Talk about DIY: Defend It Yourself! Three bandits tried to steal the food and medical stuff at Ric’s restaurant. Bruno and two other volunteers were in the kitchen when a guy waving an automatic walked in and told them to put down those carving knives and pack up the goodies. (Fortunately the clinic was closed.) A second robber stood by in the front room. Neither spotted Anna in Ric’s basement office, calling people with landlines. (She keeps a list.) Everyone responded fast ... except the cops.
By the time I arrived, breathless, about a dozen men and women had gathered on the sidewalk, next to where flowers and religious and cultural artifacts commemorate the deceased patron. The partisans were yelling through their masks and throwing street trash at the driver of the getaway SUV. The third guy had just locked himself in the restaurant with boxes of food and wine he was supposed to be carrying to the car. The driver was craning his fat neck to figure out what the kids huddling behind his car might be doing. He never saw the little ones in front.
As neighbors, members, and passersby turned up or paused out of curiosity and respect for the LES DIY, the throng grew to number about 30 people. Once four kids were in place, the SUV began to sway and settle, its tires deflating simultaneously. The driver started honking and waving at the restaurant door. No sign of his partner. We considered smashing the windows and dragging him out, but he likely had a gun. None of us were armed. He was sweating lead pellets until Vanquisha, the LES DIY’s transsexual Amazon, arrived with keys. When she unlocked Ric’s front door, the crowd streamed inside, eager to free Anna and Bruno and company.
It all ended in seconds. The driver burst out and ran east as little kids called him politically incorrect names and pelted him with my Village’s bounteous refuse. The robbers in the kitchen bolted for the back garden and climbed over a wall. Ric would have been in stitches. Purposeful chaos was his M.O.

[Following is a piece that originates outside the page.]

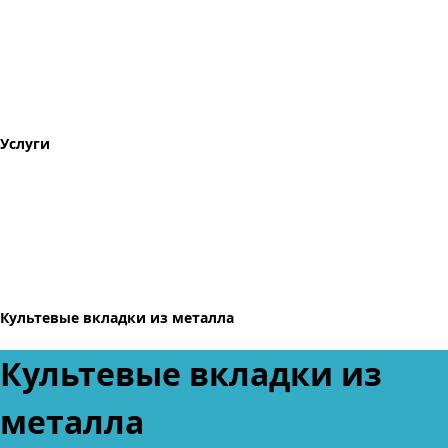
Услуги
Культевые вкладки из металла
Культевые вкладки из
металла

I was a lesser performer. All that running inflamed my injuries. I yelled myself hoarse to psych-out the getaway man who got away. It felt great to vent after all these fearful months. Those guys feared they’d get ripped to pieces. They’re accustomed to respect, not contempt. I think I tore my lungs.
In the end, a few of us toasted Ric with his cognac. It was a hyperactive dream, a happy hallucination. Bruno and Anna and the others showed great courage. You could tell they’d been very scared. Anna was drenched in sweat, nearly shivering. When the cops showed up, they seemed excited about the SUV vehicle check, said it wasn’t stolen, vowed to find “the skells.” (I looked it up. It seems inaccurate: Skells don’t carry Glocks.)
Hearty thanks to any readers who came. Imagine how many would have turned out if Anna could have texted and called all the supporters’ cell phones!